After 48 h, MVECs showed a reduced tube formation ability when cocultured with SSc fibroblasts. CD31 and VEGF-A resulted in downregulation, while VEGF-A165b, the antiangiogenic isoform, resulted in upregulation. At the same time, mesenchymal markers α-SMA, Col I, and TGF-β resulted in overexpression in MVECs. Tube formation ability was restored when MVECs were preincubated with BOS or MAC, also reducing the expression of mesenchymal markers and restoring CD31 expression and the imbalance between VEGF-A and VEGF-A165b.

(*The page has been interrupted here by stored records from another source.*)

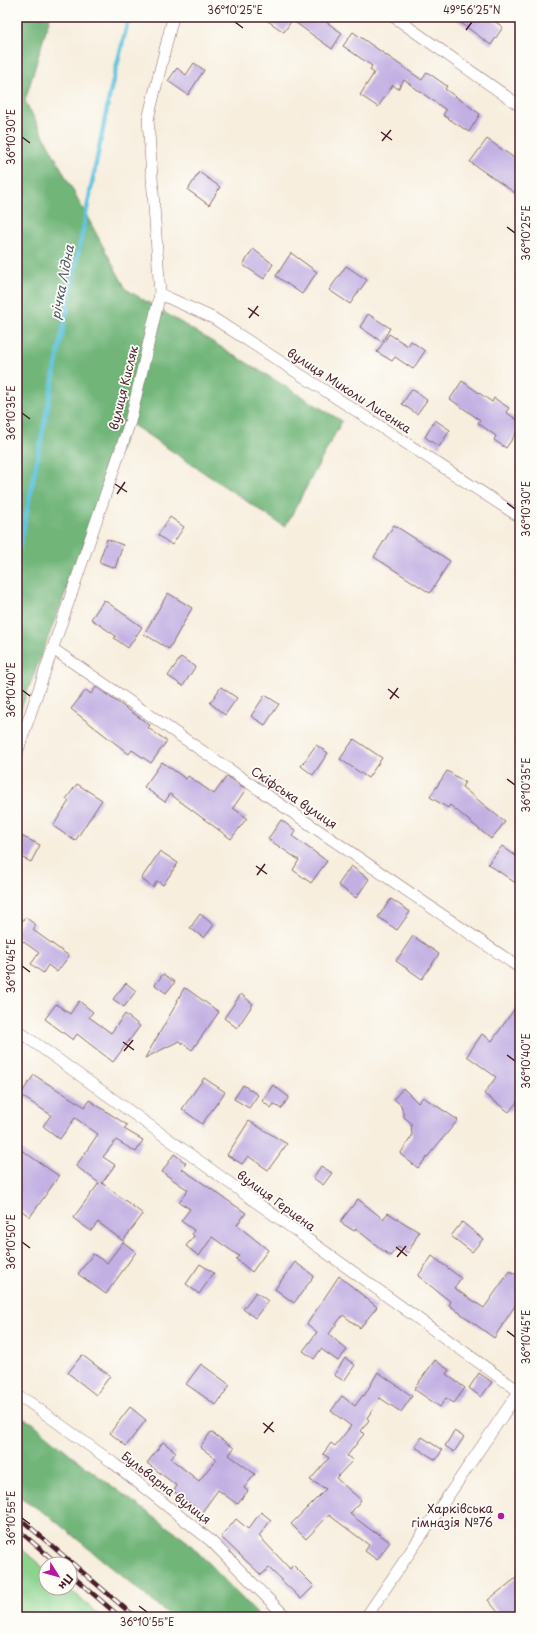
<svg xmlns="http://www.w3.org/2000/svg" width="537" height="1634" viewBox="0 0 537 1634" font-family="'Playpen Sans',sans-serif">
	<rect width="100%" height="100%" fill="#fdfcf7"/>
	<filter id="ink" filterUnits="userSpaceOnUse"><feTurbulence type="fractalNoise" baseFrequency=".025" numOctaves="2"/><feDisplacementMap in="SourceGraphic" scale="8" xChannelSelector="R" yChannelSelector="G"/><feConvolveMatrix kernelMatrix="1 2 1 2 8 2 1 2 1" color-interpolation-filters="sRGB"/></filter>
	<filter id="wash" filterUnits="userSpaceOnUse"><feTurbulence type="fractalNoise" baseFrequency=".012" numOctaves="4" result="noise"/><feDisplacementMap in="SourceGraphic" scale="16" xChannelSelector="R" yChannelSelector="G"/><feGaussianBlur stdDeviation="0.9" result="paint"/><feColorMatrix in="noise" values="0 0 0 0 0 0 0 0 0 0 0 0 0 0 0 0 0 1.4 0 .05"/><feComposite in="paint" operator="in"/></filter>
	<g filter="url(#wash)">
		<rect width="100%" height="100%" fill="#f7eede"/>
		<polygon fill="#8cd38e" stroke="#6b795c" points="17,1545 46,1570 46,1588 68,1588 102,1617 17,1617"/>
		<g fill="#71b579" stroke="#5e6a52">
			<polygon points="17,17 50,17 25,101 126,289 342,421 285,527 130,423 17,719"/>
			<polygon points="17,1416 33,1423 82,1464 188,1542 260,1617 172,1617 49,1516 17,1495"/>
		</g>
		<g fill="none" stroke-linecap="round" stroke-linejoin="round">
			<polyline stroke="#60c3de" stroke-width="4.5" points="17,550 20,546 110,93 129,17"/>
		</g>
		<g id="blocks">
			<g fill="#c2b0e3">
				<polygon points="262,17 319,17 342,33 332,49 292,20 284,32"/>
				<polygon points="453,17 488,17 503,27 491,45"/>
				<polygon points="353,32 422,80 427,72 447,86 445,89 480,114 469,132 443,115 446,110 404,80 398,89 393,85 378,107 360,95 374,73 370,70 372,66 343,46"/>
				<polygon points="194,63 204,70 188,95 168,81 177,68 186,75"/>
				<polygon points="487,139 520,162 520,186 515,193 470,162"/>
				<polygon points="199,172 220,187 209,205 188,190"/>
				<polygon points="253,249 273,264 264,279 243,265"/>
				<polygon points="291,253 317,272 302,294 276,276"/>
				<polygon points="346,266 367,280 350,304 329,290"/>
				<polygon points="368,314 390,328 382,342 360,327"/>
				<polygon points="389,334 408,346 411,341 425,351 413,369 395,357 392,361 377,352"/>
				<polygon points="462,381 492,402 494,398 509,408 506,412 520,422 520,427 506,448 494,440 496,436 478,423 480,420 450,399"/>
				<polygon points="412,389 427,400 417,414 402,404"/>
				<polygon points="435,420 450,430 439,447 425,437"/>
				<polygon points="170,517 184,527 172,545 158,535"/>
				<polygon points="394,525 450,561 430,593 374,557"/>
				<polygon points="107,539 123,545 115,568 99,562"/>
				<polygon points="168,593 192,608 169,649 144,634"/>
				<polygon points="104,600 142,627 128,648 114,638 116,636 91,619"/>
				<polygon points="181,657 195,667 183,686 168,676"/>
				<polygon points="96,687 150,725 148,728 167,741 151,763 132,750 129,754 71,709 86,690 91,694"/>
				<polygon points="221,687 237,698 225,715 210,703"/>
				<polygon points="265,695 279,704 265,725 251,716"/>
				<polygon points="354,739 382,758 368,778 340,759"/>
				<polygon points="316,745 328,753 313,775 301,766"/>
				<polygon points="162,762 186,779 188,776 214,794 227,776 246,789 233,808 247,818 231,839 170,794 165,802 144,787"/>
				<polygon points="447,771 465,782 462,787 505,822 491,839 450,805 448,808 430,797"/>
				<polygon points="77,784 102,800 75,841 53,826 69,801 66,799"/>
				<polygon points="281,820 296,831 292,836 327,861 311,883 293,870 299,860 268,839"/>
				<polygon points="17,834 40,845 31,862 17,855"/>
				<polygon points="502,846 520,859 520,886 488,864"/>
				<polygon points="160,851 178,863 163,885 157,881 153,887 141,879"/>
				<polygon points="351,866 369,879 356,898 338,885"/>
				<polygon points="391,899 410,912 397,930 378,917"/>
				<polygon points="200,914 214,925 204,938 190,928"/>
				<polygon points="25,917 36,925 33,930 69,956 57,972 48,965 43,973 31,964 39,953 17,937 17,929"/>
				<polygon points="413,936 439,954 422,979 396,961"/>
				<polygon points="163,974 175,982 166,993 155,985"/>
				<polygon points="126,983 136,991 124,1007 113,999"/>
				<polygon points="184,988 187,989 219,1012 192,1050 179,1041 145,1058 178,1001 177,1001"/>
				<polygon points="241,994 253,1004 237,1028 224,1018"/>
				<polygon points="79,1001 93,1012 89,1017 111,1033 125,1014 140,1026 113,1062 77,1034 73,1040 45,1019 56,1004 70,1014"/>
				<polygon points="520,1001 520,1098 509,1112 484,1094 496,1077 467,1056 482,1034 492,1041"/>
				<polygon points="34,1075 85,1107 89,1100 127,1125 124,1129 143,1140 136,1152 116,1140 103,1157 115,1165 102,1183 143,1214 123,1241 98,1222 91,1231 73,1218 99,1183 76,1166 98,1134 75,1118 60,1139 43,1126 51,1115 20,1095"/>
				<polygon points="204,1078 225,1092 202,1124 182,1109"/>
				<polygon points="243,1085 258,1095 249,1108 234,1099"/>
				<polygon points="273,1085 289,1097 281,1109 274,1104 271,1108 262,1101"/>
				<polygon points="403,1088 418,1103 423,1097 458,1120 418,1168 400,1154 412,1136 411,1123 404,1117 401,1105 394,1099"/>
				<polygon points="249,1121 287,1144 268,1170 248,1156 242,1164 227,1155"/>
				<polygon points="17,1147 59,1176 30,1217 17,1207"/>
				<polygon points="174,1154 186,1163 182,1169 246,1213 237,1225 268,1250 252,1272 236,1259 239,1256 212,1237 199,1256 186,1246 194,1236 192,1234 194,1230 181,1221 190,1209 179,1202 188,1190 162,1172"/>
				<polygon points="321,1166 332,1173 323,1185 313,1178"/>
				<polygon points="358,1199 383,1219 388,1213 419,1232 408,1253 398,1247 390,1256 356,1229 354,1231 340,1222"/>
				<polygon points="462,1222 483,1239 472,1252 451,1236"/>
				<polygon points="123,1242 136,1252 106,1294 78,1274 93,1254 107,1263"/>
				<polygon points="432,1256 461,1278 454,1288 484,1308 510,1271 520,1277 520,1298 494,1338 449,1305 451,1302 418,1276"/>
				<polygon points="295,1262 314,1276 294,1303 275,1289"/>
				<polygon points="200,1264 214,1273 199,1294 186,1284"/>
				<polygon points="339,1276 377,1307 360,1328 343,1315 329,1334 347,1350 338,1361 321,1349 314,1359 303,1351 317,1332 307,1324"/>
				<polygon points="256,1292 268,1301 255,1318 243,1309"/>
				<polygon points="82,1355 110,1376 96,1395 68,1373"/>
				<polygon points="345,1358 355,1365 344,1381 334,1375"/>
				<polygon points="435,1360 449,1370 446,1374 465,1388 454,1403 446,1398 440,1407 414,1389"/>
				<polygon points="201,1364 230,1385 216,1405 186,1384"/>
				<polygon points="378,1372 412,1396 401,1412 380,1398 367,1418 369,1420 361,1431 364,1434 347,1456 353,1460 336,1478 361,1500 350,1514 375,1533 376,1532 390,1542 377,1560 365,1551 369,1545 329,1515 306,1539 291,1524 326,1489 310,1480 329,1458 323,1454 331,1443 335,1446 351,1426 331,1411 342,1396 355,1406 363,1395 364,1396"/>
				<polygon points="479,1373 492,1382 481,1397 469,1388"/>
				<polygon points="130,1407 146,1420 126,1446 110,1433"/>
				<polygon points="454,1431 464,1437 454,1452 445,1446"/>
				<polygon points="211,1432 234,1448 229,1455 255,1474 244,1488 248,1491 237,1504 218,1490 202,1512 173,1491 177,1486 147,1463 163,1442 176,1452 171,1459 199,1481 216,1459 200,1447"/>
				<polygon points="422,1437 442,1450 436,1460 415,1447"/>
				<polygon points="261,1512 271,1520 259,1536 290,1569 293,1565 314,1586 301,1599 269,1568 261,1575 221,1537 236,1519 248,1529"/>
				<polygon points="520,1575 520,1617 502,1617 488,1600"/>
			</g>
		</g>
	</g>
	<g filter="url(#ink)">
		<use href="#blocks" fill-opacity="0" stroke="#87676a" stroke-width="1"/>
		<g fill="none" stroke-linecap="round" stroke-linejoin="round">
			<defs>
				<g id="minor">
					<polyline points="394,17 520,106"/>
					<polyline points="160,294 213,318 520,517"/>
					<polyline points="53,649 520,968"/>
					<polyline points="17,753 130,422 160,294 148,119 173,17"/>
					<polyline points="17,1030 520,1392"/>
					<polyline points="17,1396 29,1402 112,1462 211,1541 286,1617"/>
					<polyline points="366,1617 520,1390"/>
				</g>
			</defs>
			<use href="#minor" stroke="#87676a" stroke-width="12"/>
			<use href="#minor" stroke="#fff" stroke-width="11"/>
			<defs>
				<g id="rail">
					<polyline points="17,1516 135,1617"/>
					<polyline points="17,1529 58,1564"/>
					<polyline points="70,1574 120,1617"/>
				</g>
			</defs>
			<use href="#rail" stroke="#4a1f2b" stroke-width="4.5"/>
			<use href="#rail" stroke="#fdfcf7" stroke-width="3" stroke-dasharray="9" stroke-linecap="butt"/>
		</g>
	</g>
	<path fill="none" stroke="#4a1f2b" stroke-width="1.5" d="M 235,22 L 243,28M 466,30 L 472,22M 381,132 L 392,140M 22,137 L 30,143M 382,141 L 391,130M 507,227 L 515,233M 248,308 L 259,316M 249,318 L 258,306M 22,413 L 30,419M 115,484 L 127,492M 117,494 L 125,482M 507,503 L 515,509M 388,689 L 399,698M 22,690 L 30,696M 390,699 L 398,688M 507,779 L 515,785M 256,866 L 267,874M 257,875 L 265,864M 22,966 L 30,972M 123,1042 L 134,1050M 124,1051 L 133,1040M 507,1055 L 515,1061M 22,1242 L 30,1248M 396,1247 L 407,1256M 397,1257 L 406,1246M 507,1331 L 515,1337M 263,1423 L 274,1432M 264,1433 L 273,1422M 22,1518 L 30,1524M 139,1606 L 147,1612"/>
	<circle fill="#b5179e" stroke="#fdfcf7" stroke-width="1.5" cx="501" cy="1516" r="4"/>
	<g text-anchor="middle" stroke-width="3.5" stroke-linejoin="round" paint-order="stroke">
		<g font-size="12" fill="#4a1f2b" stroke="#fdfcf7">
			<text transform="translate(124 388) rotate(-76)" y="4">вулиця Кисляк</text>
			<text transform="translate(349 391) rotate(33)" y="4">вулиця Миколи Лисенка</text>
			<text transform="translate(294 798) rotate(34)" y="4">Скіфська вулиця</text>
			<text transform="translate(276 1201) rotate(36)" y="4">вулиця Герцена</text>
			<text transform="translate(166 1488) rotate(38)" y="4">Бульварна вулиця</text>
		</g>
		<g font-size="12" fill="#4a1f2b" stroke="#fdfcf7" text-anchor="end">
			<text x="493" y="1513">Харківська<tspan x="493" dy="14">гімназія №76</tspan></text>
		</g>
		<g font-size="13" font-style="italic" fill="#52586a" stroke="#fdfcf7">
			<text transform="translate(62 282) rotate(-79)" y="5">річка Лідна</text>
		</g>
	</g>
	<rect width="537" height="1634" fill="none" stroke="#fdfcf7" stroke-width="44"/>
	<g transform="translate(58 1576) rotate(127)"><circle r="19" fill="#fdfcf7" stroke="#b5a4a5"/>
	<path d="M0-3L7 15L0 10L-7 15Z" fill="#b5179e"/>
	<text y="-6" font-size="11" font-weight="bold" text-anchor="middle" fill="#4a1f2b">Пн</text>
	</g>
	<rect x="22" y="22" width="493" height="1590" fill="none" stroke="#4a1f2b" stroke-width="1.5"/>
	<g font-size="10" text-anchor="middle" fill="#4a1f2b">
		<text x="235" y="14">36°10'25"E</text>
		<text x="472" y="14">49°56'25"N</text>
		<text transform="translate(11 137) rotate(-90)" y="4">36°10'30"E</text>
		<text transform="translate(526 233) rotate(-90)" y="4">36°10'25"E</text>
		<text transform="translate(11 413) rotate(-90)" y="4">36°10'35"E</text>
		<text transform="translate(526 509) rotate(-90)" y="4">36°10'30"E</text>
		<text transform="translate(11 690) rotate(-90)" y="4">36°10'40"E</text>
		<text transform="translate(526 785) rotate(-90)" y="4">36°10'35"E</text>
		<text transform="translate(11 966) rotate(-90)" y="4">36°10'45"E</text>
		<text transform="translate(526 1061) rotate(-90)" y="4">36°10'40"E</text>
		<text transform="translate(11 1242) rotate(-90)" y="4">36°10'50"E</text>
		<text transform="translate(526 1337) rotate(-90)" y="4">36°10'45"E</text>
		<text transform="translate(11 1518) rotate(-90)" y="4">36°10'55"E</text>
		<text x="147" y="1626">36°10'55"E</text>
	</g>
</svg>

With this innovative EndoMT in vitro model realized by coculturing nonaffected MVECs with affected SSc fibroblasts, we show that the presence of a myofibroblast phenotype in the fibroblast layer, coupled with an ET-1-TGF-β synergic effect, is responsible for EndoMT. BOS and MAC seem able to antagonize this phenomenon in vitro, confirming previous evidence of endothelium-derived fibrosis in SSc and possible pharmacological interference.
系统性硬化症(SSc)的特征是早期血管异常,随后成纤维细胞激活转变为肌成纤维细胞,导致纤维化。最近,内皮-间充质转化(EndoMT),即内皮细胞失去其特异性标志物并获得间充质或肌成纤维细胞表型的复杂生物学过程,已在SSc中被报道。在本研究中,我们评估了内皮素-1(ET-1)双重受体拮抗剂波生坦(BOS)和马昔腾坦(MAC)在体外拮抗EndoMT的能力。
招募了10名局限性SSc女性患者。她们接受了双皮肤活检(受累皮肤和未受累皮肤)。从活检组织中分离出成纤维细胞和微血管内皮细胞(MVECs)。我们将MVECs(从未受累皮肤分离)与成纤维细胞(从受累皮肤分离并用ET-1和转化生长因子β [TGF-β]刺激)进行单培养或共培养。在共培养中,MVEC层保持原状或预先用BOS或MAC孵育。共培养48小时后,分析MVECs的管形成能力以及不同血管(CD31、血管内皮生长因子-A [VEGF-A]、VEGF-A165b)和促纤维化(α-平滑肌肌动蛋白 [α-SMA]、I型胶原 [Col I]、TGF-β)分子的信使RNA和蛋白质表达。
48小时后,与SSc成纤维细胞共培养时,MVECs的管形成能力降低。CD31和VEGF-A下调,而抗血管生成异构体VEGF-A165b上调。同时,间充质标志物α-SMA、Col I和TGF-β在MVECs中过表达。当MVECs预先用BOS或MAC孵育时,管形成能力恢复,同时也降低了间充质标志物的表达,并恢复了CD31表达以及VEGF-A和VEGF-A165b之间的失衡。
通过将未受累的MVECs与受累的SSc成纤维细胞共培养建立的这种创新的体外EndoMT模型,我们表明成纤维细胞层中肌成纤维细胞表型的存在,加上ET-1-TGF-β协同效应,是EndoMT的原因。BOS和MAC似乎能够在体外拮抗这种现象,证实了先前关于SSc中内皮源性纤维化的证据以及可能的药物干预。